*** DOCUMENT EXCERPT ***

The most beautiful picnic of my life, summer of 97, with Allison and the girls,
in a meadow outside Aspen, under the Maroon Bell peaks. Girls picked flowers.
Eating a shrimp boil in Houma, Louisiana cooked by Allison’s Uncle Mike
as only a Cajun can cook. Thinking that I had never seen such a big pile of
shrimp and thinking that I was going to try to eat it.
Four years ago, when Christ Covenant gave us a trip to NYC for our 10th
anniversary, sitting on the second row of Redeemer Presbyterian Church,
and listening to my favorite preacher open the Word of God.
And so many precious experiences with my children, and with Allison.
And on and on my list goes; and yours, my brothers and sisters, would be like it,
but different. And this is the point. With all of these “heavenly” moments in our
lives, those times when prosperity overwhelms us, there is a glimmer of a greater
life—the singing, the clarity, the beauty, the feasting. And then they are gone.
But in the heavenly kingdom and in the life to come,
those moments will not be any longer the anticipation of something else,
they will be life itself.
All the best that life has ever been in this world,
is what heaven will like always for the children of God.
Call to mind your heavenly moments and then try to roll them up into one
and think of what life will be like and what prosperity must be like
for people whose life is like that all the time and without fail.
This is what God is promising us.
Prosperity as a general outcome of obedience.
Prosperity as enjoyment of spiritual blessings in Christ.
Prosperity as the extravagant life of the world to come.
How do you respond to these promises? Do you believe them?
Do you believe the Lord delights to bless his children who seek to honor him?
Do you believe he will reward those who diligently seek him?
If you do, then nothing can be more important in life than to give yourself
completely to him, and love him, and obey him and love his commandments,
and serve him with your time, and money, and effort,
and make every sacrifice for his kingdom.
When the great Scottish missionary William Burns passed away in China,
his belongings were shipped home to Scotland in a single box.
His relatives opened it and found two shirts, one pair of pants, his Bible,
another book, and a Chinese flag. Not much to show for a lifetime.
And yet he was rich in homes and lands and children. Great numbers owed
their very souls to him, humanly speaking, and he was loved and honored
by God’s people. He would not doubt have said, there is no greater prosperity
than that which comes from following the Lord.
Let’s claim these promises for ourselves, and live by them.

*** End of DOCUMENT EXCERPT ***
*** GIVEN DATA ***

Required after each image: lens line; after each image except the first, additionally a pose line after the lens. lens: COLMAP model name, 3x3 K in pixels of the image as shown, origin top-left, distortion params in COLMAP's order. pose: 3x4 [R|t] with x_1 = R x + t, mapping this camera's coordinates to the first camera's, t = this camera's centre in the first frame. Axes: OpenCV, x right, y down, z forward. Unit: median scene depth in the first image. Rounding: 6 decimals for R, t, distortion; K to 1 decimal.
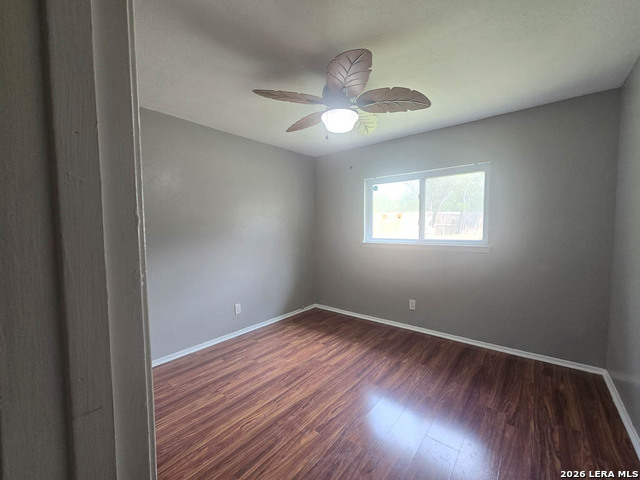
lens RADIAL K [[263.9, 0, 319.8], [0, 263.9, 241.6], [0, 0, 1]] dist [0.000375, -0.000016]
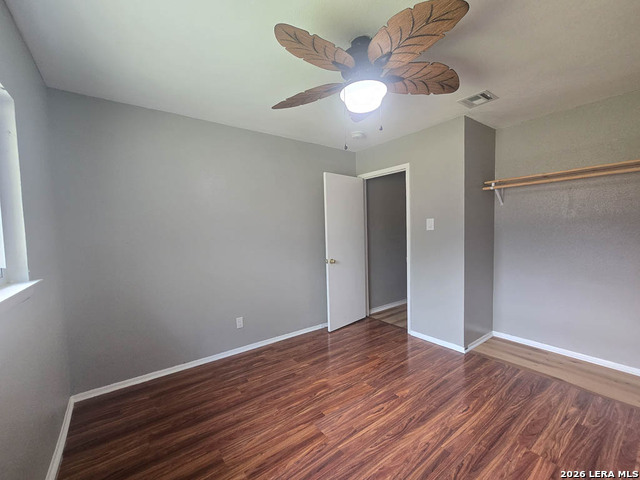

*** End of GIVEN DATA ***

> **YOUR TASKS**
A – Answer these questions from the passage on prosperity:
(i) In what town was the shrimp boil eaten, and who cooked it?
(ii) What was the trip to NYC given for, and who gave it?
(iii) What did William Burns's relatives find in the box shipped home to Scotland?
B – Retype the part of the passage on prosperity starting at "Do you believe he" and ending at "for his kingdom.".

> **SOLUTIONS PER TASK**
A –
(i) Houma, Louisiana; Allison's Uncle Mike cooked it.
(ii) It was for the 10th anniversary, and Christ Covenant gave it.
(iii) Two shirts, one pair of pants, his Bible, another book, and a Chinese flag.

B –
Do you believe he will reward those who diligently seek him?
If you do, then nothing can be more important in life than to give yourself
completely to him, and love him, and obey him and love his commandments,
and serve him with your time, and money, and effort,
and make every sacrifice for his kingdom.